Es kann durchaus schnell geschehen, dass mehrere Pferde auf der Weide stehen und nicht sicher ist, welches Pferd begonnen hat, die Unstimmigkeiten auszutragen. Für diese Fälle gibt es die Norm des § 830­ BGB (vergleiche hier sinngemäß OLG Koblenz, Urteil vom 10.05.2012, 2 U 573/09): ­„Haben mehrere durch eine gemeinschaftlich begang­ene unerlaubte Handlung einen Schaden verursacht, so ist jeder für den Schaden verantwortlich. Das Gleiche gilt, wenn sich nicht ermitteln lässt, wer von mehreren Beteiligten den Schaden durch seine Handlung verursacht hat.“ Demnach haften alle Halter der auf der Weide stehenden Pferde als sogenannte Gesamtschuldner ­gemeinschaftlich. Diese Vorschrift hört sich twar auf den ersten Blick etwas unfair an, jedoch soll dadurch sichergestellt werden, dass ein Ersatzanspruch des geschädigten Pferdebesitzers nicht generell daran scheitert, dass keiner weiß, wer genau den Schaden herbeigeführt hat.

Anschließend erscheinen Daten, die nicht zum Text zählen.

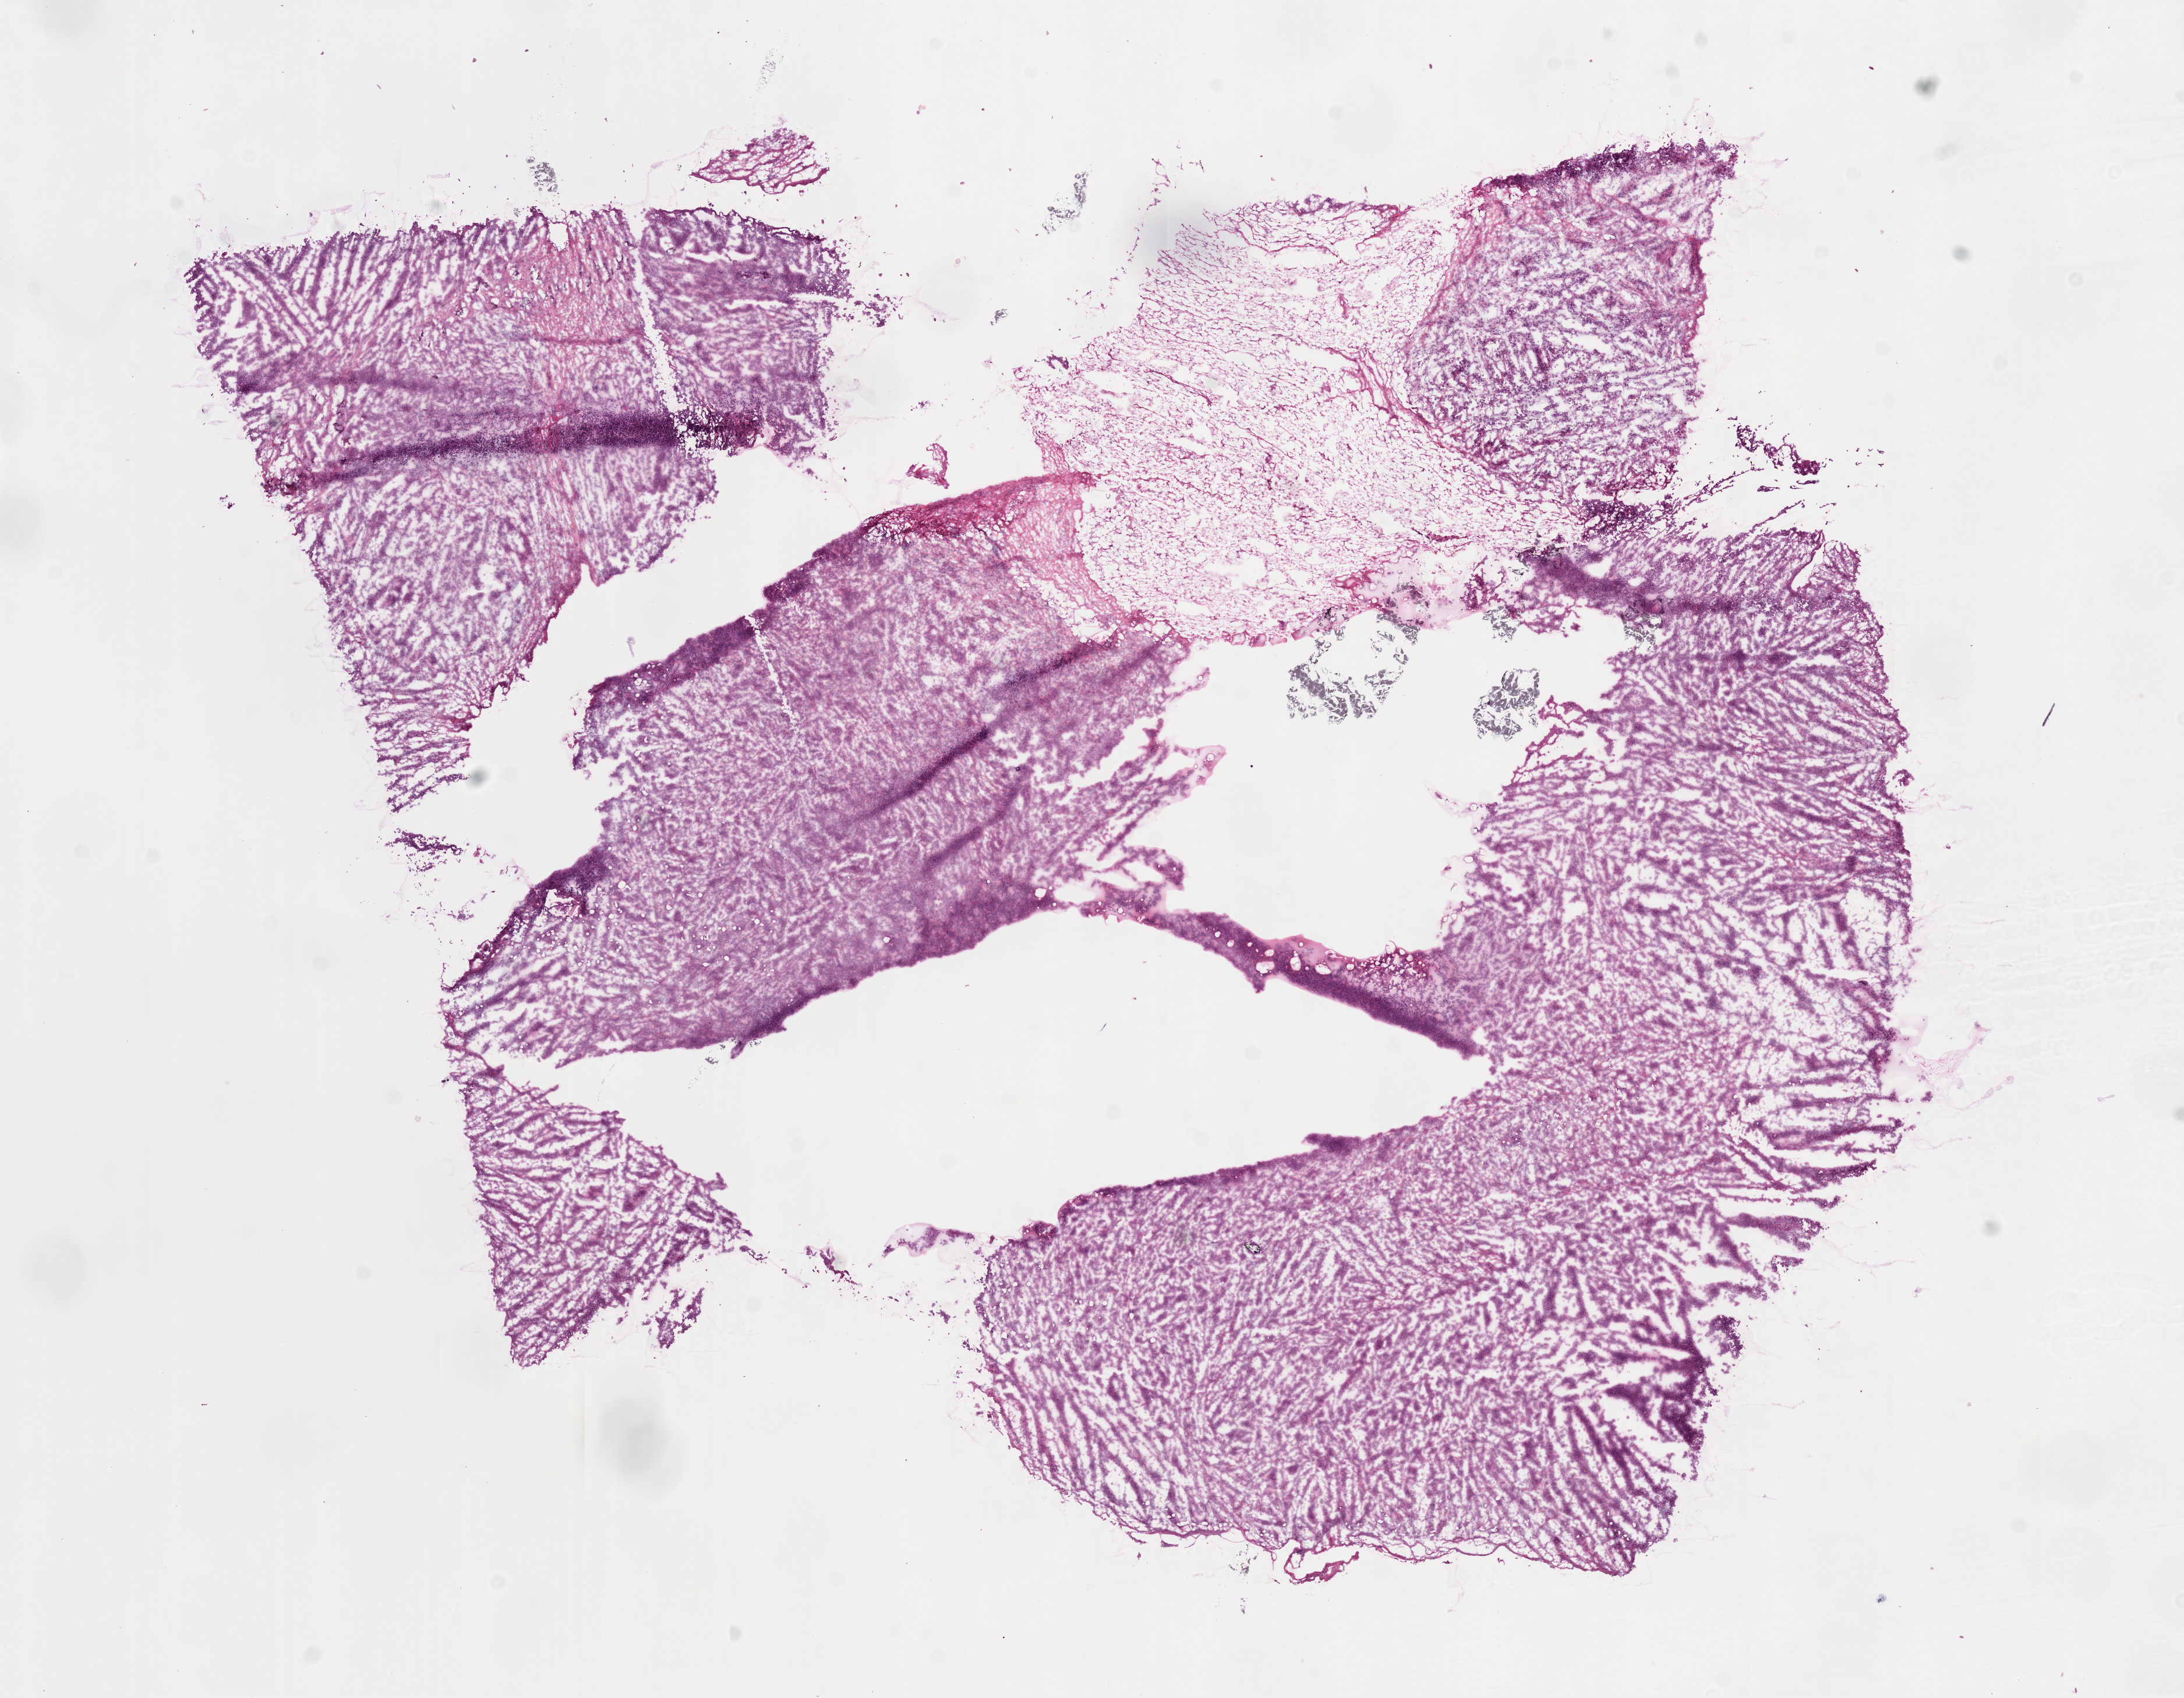
Whole-slide histology image, H&E-stained, whole scanned area (about 15.0 x 11.7 mm) shown as a low-resolution overview; frozen section from the top of the tissue portion; sample: primary tumour, lung. Male patient; age at initial diagnosis 71 years. Slide review estimates, as recorded: tumour cells 80%, tumour nuclei 80%.
Diagnosis: Adenocarcinoma, NOS.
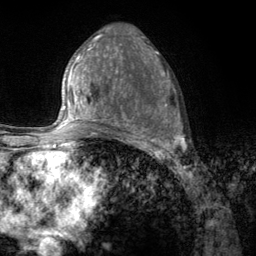
Breast MRI (dynamic contrast-enhanced), one axial slice. Slice 63 of 134 in the series (ordered by position). Cropped to one breast. Dynamic contrast-enhanced series, time point 2 of 6 at this slice position (early post-contrast). 3 T. TE 2.8 ms, TR 7.8 ms. 256 × 256 image matrix. Female patient.
Annotated regions visible in this slice (semi-automatically segmented with operator editing):
- enhancing-tissue mask used for the functional tumour volume (all voxels passing the contrast-enhancement thresholds inside the analysis volume; usually the tumour): bounding box [x1, y1, x2, y2] px = [107, 67, 185, 157]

Der Bundesgerichtshof urteilte jüngst: Wer sein Pferd mit anderen Pferden unbeaufsichtigt auf die Weide oder den Paddock stellt, kann keinen Schadensersatz verlangen, wenn sein Pferd von anderen Pferden getreten und verletzt wurde. Der BGH führte hierzu aus, dass die Haftung der beklagten Pferdebesitzerin, deren Pferd verantwortlich für das verletzte Pferd gemacht wurde, nach den Grundsätzen des „Handelns auf eigene Gefahr“ auszuschließen war. Denn hier gelte: Wer sein Pferd aus Gründen der artgerechten Haltung oder aus Kostengründen gemeinsam mit anderen Pferden unterbringe (Gruppenhaltung von Pferden) und dabei auf eine dauernde Beaufsichtigung verzichte, nehme auch das Risiko auf sich, eine konkrete Schadensverursachung nicht nachweisen zu können. Dies war ein Urteil des BGH (Az. VI ZR 25/17) zur Haftung von Pferdehaltern bei Verletzungen in der Gruppenhaltung.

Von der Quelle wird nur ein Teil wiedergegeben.